This time the group went a step farther to help out. Many of the members stayed after the half-day discussion, volunteering their time to answer additional questions from producers in the region who are considering a switch to robots.
Q & A with those who know
Four farmers sat in front of a crowded auditorium taking questions about cost, production, milking frequency, feeding, maintenance, capacity per robot, training first-calf heifers and more. As curious farmers raised questions, the four would answer and other robotic users in the audience of more than 75 attendees could also chime in.
Here’s a small sampling of what we learned:
Q: What’s the most common problem with the robots?
A: The first year is the hardest.
"The learning curve for the robots and the computer program is pretty steep," said Howard Straub. "By the end of that first year, you’re pretty well into it and things go pretty smoothly."
How many cows should be assigned to a unit? That depends on how fast your cows milk and your situation.
"We got to 136 cows [on three robots] and are shipping just as much milk as we were with 168 cows, so you just have to find your own number," said Jeremy Dankert a producer from Bremn, Indiana, who uses a combined freestall/pasture grazing facility.
Q: What has changed for you in maintaining the barn with the robots?
A: Overall, more time to tend to the cows.
"When we do our cleaning, we get more turns on the robots," said Dankert. "We stir them up a bit because we’ll get cows that are getting a little lazy."
Although Dankert didn’t see a problem with rousing the cows to bed the barn, Santiago Utsumi, associate professor of animal science at MSU’s Kellogg farm had a different perspective.
Kellogg farm milk is milking 100 cows using two robotic units and bedding on a combined dual chamber cow waterbed free stall system and pasture grazing.
“In this situation we are stepping back and giving the cows their own chance to make decisions,” he said, “and we are making an environment that is facilitating the cows to make their own decisions – a good environment, good layout that is not affecting their flow of movement.”
The pasture grazing allows the cows to flow naturally in and out of the milking stalls when they are outside, and the waterbeds require a minimal amount of maintenance and cleaning, with no need to rouse a sleeping cow at the times when they are housed inside. Overall, the system allows the cows to truly make their own decisions.

• [Records]
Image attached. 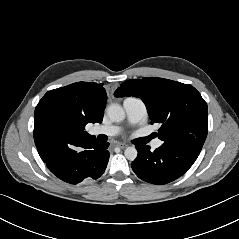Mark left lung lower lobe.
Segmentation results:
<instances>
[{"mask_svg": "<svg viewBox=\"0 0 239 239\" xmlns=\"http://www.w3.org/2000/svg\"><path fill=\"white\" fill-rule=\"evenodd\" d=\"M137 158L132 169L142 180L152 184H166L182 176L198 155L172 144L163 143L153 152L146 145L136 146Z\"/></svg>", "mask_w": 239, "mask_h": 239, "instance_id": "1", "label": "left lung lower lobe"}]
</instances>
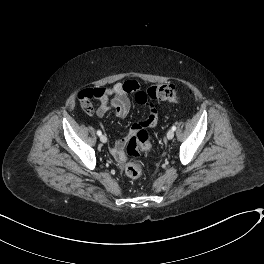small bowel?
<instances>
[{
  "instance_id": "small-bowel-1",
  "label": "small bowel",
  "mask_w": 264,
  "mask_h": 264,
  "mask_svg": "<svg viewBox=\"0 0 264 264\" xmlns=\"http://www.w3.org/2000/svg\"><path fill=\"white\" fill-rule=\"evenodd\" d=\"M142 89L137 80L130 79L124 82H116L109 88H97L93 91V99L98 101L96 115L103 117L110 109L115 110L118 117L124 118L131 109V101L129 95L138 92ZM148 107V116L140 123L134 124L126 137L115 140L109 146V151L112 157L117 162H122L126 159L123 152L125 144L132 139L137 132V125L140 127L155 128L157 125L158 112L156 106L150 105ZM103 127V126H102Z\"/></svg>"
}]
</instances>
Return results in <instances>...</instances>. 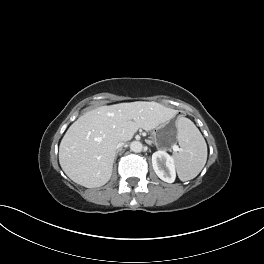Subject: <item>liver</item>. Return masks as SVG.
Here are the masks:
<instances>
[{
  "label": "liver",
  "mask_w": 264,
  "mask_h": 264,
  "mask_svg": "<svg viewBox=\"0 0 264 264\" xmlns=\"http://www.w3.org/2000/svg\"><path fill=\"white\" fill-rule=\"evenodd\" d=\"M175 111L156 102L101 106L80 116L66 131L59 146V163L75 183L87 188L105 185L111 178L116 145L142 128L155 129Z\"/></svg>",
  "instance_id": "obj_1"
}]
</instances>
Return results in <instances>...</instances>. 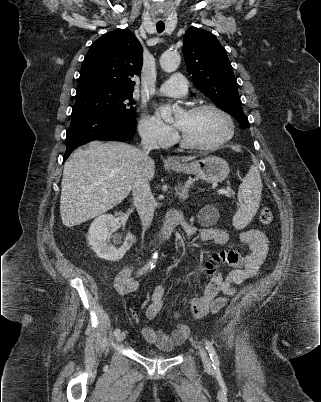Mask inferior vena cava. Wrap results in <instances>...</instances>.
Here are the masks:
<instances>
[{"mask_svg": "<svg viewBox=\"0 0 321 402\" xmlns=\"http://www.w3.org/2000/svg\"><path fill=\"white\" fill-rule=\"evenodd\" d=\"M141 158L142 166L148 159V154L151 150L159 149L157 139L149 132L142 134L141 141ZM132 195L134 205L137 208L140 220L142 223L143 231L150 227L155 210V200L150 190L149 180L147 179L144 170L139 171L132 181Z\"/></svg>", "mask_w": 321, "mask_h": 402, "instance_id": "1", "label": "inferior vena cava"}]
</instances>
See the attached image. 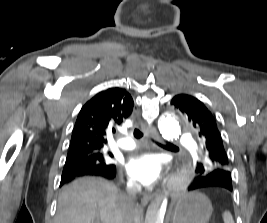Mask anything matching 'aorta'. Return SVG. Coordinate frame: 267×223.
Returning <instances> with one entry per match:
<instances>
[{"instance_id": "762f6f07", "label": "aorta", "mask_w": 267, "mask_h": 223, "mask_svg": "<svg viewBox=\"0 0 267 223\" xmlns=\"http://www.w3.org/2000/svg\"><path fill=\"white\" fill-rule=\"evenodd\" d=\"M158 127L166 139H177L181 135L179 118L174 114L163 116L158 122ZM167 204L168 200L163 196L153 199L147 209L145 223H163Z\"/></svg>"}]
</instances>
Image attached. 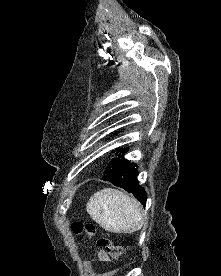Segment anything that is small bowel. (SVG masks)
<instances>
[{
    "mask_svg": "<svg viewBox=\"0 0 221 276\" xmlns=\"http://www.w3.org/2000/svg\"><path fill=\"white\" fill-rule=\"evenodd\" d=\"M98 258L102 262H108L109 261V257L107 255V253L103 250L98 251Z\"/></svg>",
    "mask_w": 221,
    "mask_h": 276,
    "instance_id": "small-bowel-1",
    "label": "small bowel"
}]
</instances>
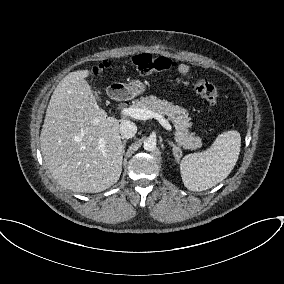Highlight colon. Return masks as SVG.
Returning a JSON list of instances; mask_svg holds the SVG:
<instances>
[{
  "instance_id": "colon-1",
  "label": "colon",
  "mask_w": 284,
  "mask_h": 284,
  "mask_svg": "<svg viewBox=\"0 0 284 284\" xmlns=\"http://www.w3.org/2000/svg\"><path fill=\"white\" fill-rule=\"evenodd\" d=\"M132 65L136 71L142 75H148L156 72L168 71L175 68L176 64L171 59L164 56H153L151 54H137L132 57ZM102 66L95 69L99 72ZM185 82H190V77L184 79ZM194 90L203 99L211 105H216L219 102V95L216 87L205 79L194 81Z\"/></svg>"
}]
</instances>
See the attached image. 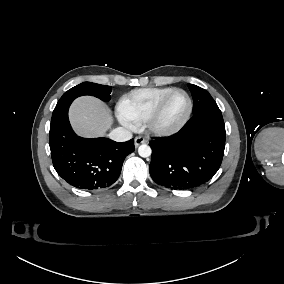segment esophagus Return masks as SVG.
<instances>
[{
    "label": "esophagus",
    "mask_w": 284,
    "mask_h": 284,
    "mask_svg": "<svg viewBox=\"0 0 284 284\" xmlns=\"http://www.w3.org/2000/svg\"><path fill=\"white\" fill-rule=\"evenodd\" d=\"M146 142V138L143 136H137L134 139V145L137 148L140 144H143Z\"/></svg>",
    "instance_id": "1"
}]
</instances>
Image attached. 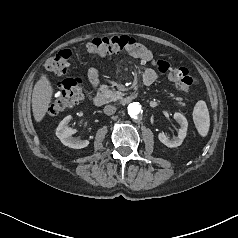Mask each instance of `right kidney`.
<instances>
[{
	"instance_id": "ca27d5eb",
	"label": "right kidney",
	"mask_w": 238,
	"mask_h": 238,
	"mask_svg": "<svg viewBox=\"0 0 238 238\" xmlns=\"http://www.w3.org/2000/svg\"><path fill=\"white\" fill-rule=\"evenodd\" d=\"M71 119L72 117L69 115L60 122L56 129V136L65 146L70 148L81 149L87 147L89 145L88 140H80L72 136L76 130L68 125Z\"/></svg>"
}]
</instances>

• [Work to complete]
[a] In the robotic milking article, how many cows does the Kellogg farm milk, and with how many robotic units?
[b] Set down the part of the robotic milking article from "How many cows" up to and including "to the cows.", word for word.
You won't need the entries for this.

• [Exercise results]
[a] It milks 100 cows using two robotic units.

[b]
How many cows should be assigned to a unit? That depends on how fast your cows milk and your situation.
"We got to 136 cows [on three robots] and are shipping just as much milk as we were with 168 cows, so you just have to find your own number," said Jeremy Dankert a producer from Bremn, Indiana, who uses a combined freestall/pasture grazing facility.
Q: What has changed for you in maintaining the barn with the robots?
A: Overall, more time to tend to the cows.